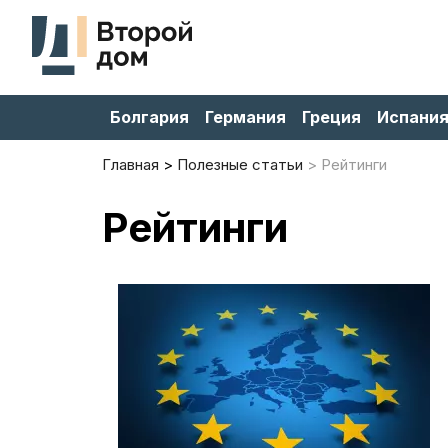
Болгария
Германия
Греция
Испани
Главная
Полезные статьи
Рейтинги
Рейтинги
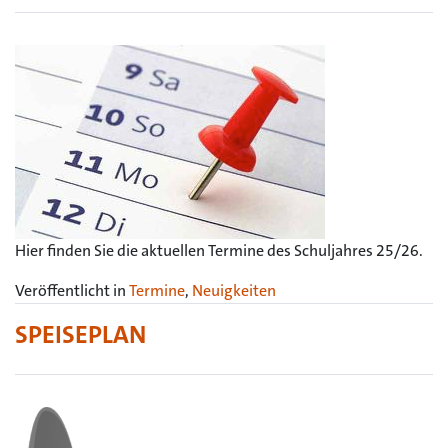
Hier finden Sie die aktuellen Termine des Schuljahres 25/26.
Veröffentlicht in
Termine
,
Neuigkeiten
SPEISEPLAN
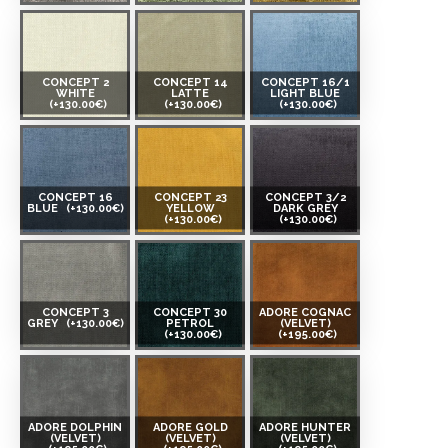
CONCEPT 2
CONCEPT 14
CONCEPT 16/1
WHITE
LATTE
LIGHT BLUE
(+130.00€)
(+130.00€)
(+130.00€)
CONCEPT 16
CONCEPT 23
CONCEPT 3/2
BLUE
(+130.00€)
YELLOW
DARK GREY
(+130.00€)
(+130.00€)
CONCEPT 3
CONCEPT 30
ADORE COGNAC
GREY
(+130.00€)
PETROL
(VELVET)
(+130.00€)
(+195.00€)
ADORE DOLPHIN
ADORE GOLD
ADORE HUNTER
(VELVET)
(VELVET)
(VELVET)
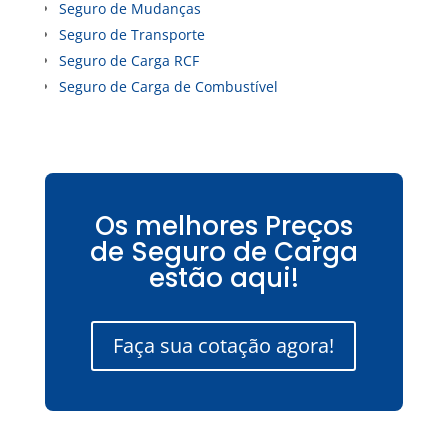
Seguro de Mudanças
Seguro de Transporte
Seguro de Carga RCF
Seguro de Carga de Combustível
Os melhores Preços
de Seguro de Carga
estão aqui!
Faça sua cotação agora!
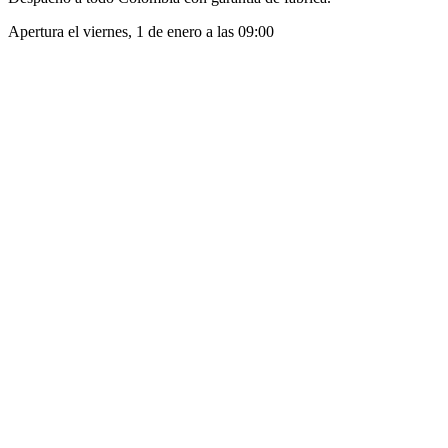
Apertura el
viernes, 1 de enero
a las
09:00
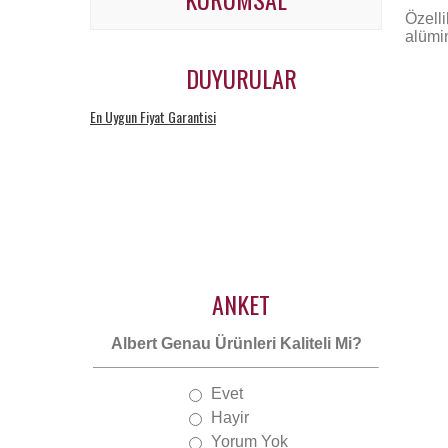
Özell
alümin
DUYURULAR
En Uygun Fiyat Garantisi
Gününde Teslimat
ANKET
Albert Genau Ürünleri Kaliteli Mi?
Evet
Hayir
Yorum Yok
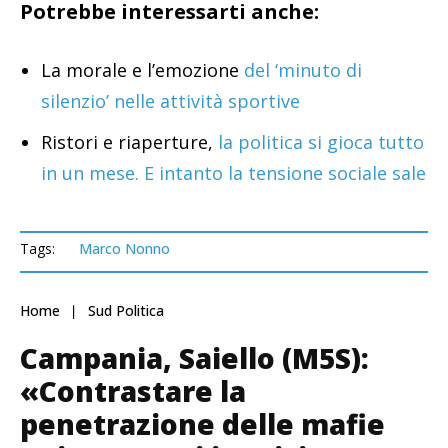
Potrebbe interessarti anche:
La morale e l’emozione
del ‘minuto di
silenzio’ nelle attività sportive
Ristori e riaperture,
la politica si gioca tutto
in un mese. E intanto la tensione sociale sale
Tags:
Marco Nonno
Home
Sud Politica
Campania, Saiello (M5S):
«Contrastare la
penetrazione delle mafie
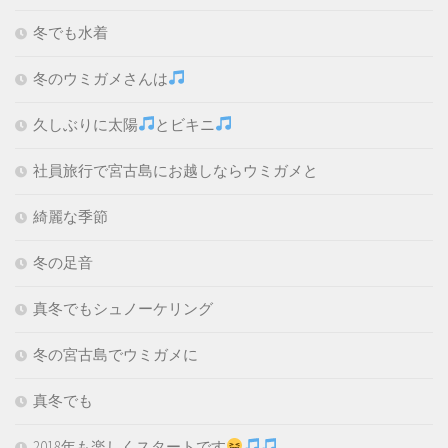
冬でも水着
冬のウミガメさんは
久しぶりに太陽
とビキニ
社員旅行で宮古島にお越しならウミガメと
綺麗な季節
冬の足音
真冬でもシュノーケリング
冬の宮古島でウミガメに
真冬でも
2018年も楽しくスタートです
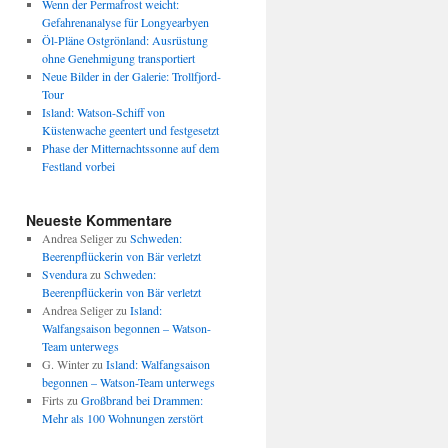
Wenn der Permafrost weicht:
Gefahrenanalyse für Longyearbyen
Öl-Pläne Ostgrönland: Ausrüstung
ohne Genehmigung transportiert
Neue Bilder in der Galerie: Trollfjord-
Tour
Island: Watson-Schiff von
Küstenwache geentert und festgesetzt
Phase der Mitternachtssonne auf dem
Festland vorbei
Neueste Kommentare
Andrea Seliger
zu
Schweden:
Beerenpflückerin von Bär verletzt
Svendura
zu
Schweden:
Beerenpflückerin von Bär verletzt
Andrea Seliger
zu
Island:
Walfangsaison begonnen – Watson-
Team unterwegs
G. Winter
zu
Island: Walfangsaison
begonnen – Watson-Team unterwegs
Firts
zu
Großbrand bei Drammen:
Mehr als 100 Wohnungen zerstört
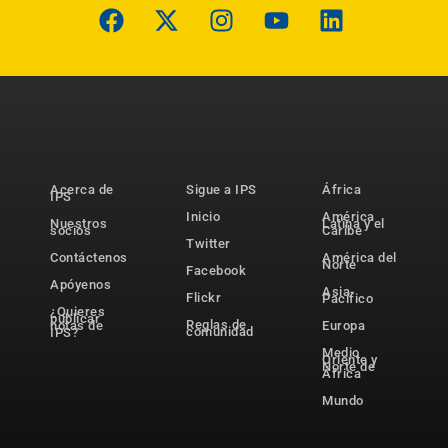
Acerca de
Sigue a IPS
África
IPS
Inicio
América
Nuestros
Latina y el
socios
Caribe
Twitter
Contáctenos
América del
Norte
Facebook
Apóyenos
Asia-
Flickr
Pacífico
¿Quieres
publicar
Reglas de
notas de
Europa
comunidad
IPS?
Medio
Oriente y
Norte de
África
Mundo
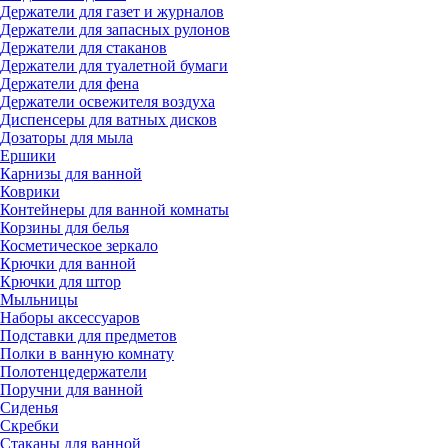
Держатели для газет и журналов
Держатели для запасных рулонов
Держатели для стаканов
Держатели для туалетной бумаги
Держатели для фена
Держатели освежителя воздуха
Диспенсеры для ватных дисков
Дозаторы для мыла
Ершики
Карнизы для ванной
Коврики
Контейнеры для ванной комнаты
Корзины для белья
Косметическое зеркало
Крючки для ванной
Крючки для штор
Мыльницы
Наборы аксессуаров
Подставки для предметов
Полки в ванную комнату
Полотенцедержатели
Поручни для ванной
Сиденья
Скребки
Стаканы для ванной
════
ASSIGNMENT:
Filter the records above for lines with "Walfangsaison".

EXERCISE RESPONSE:
Walfangsaison begonnen – Watson-
Island: Walfangsaison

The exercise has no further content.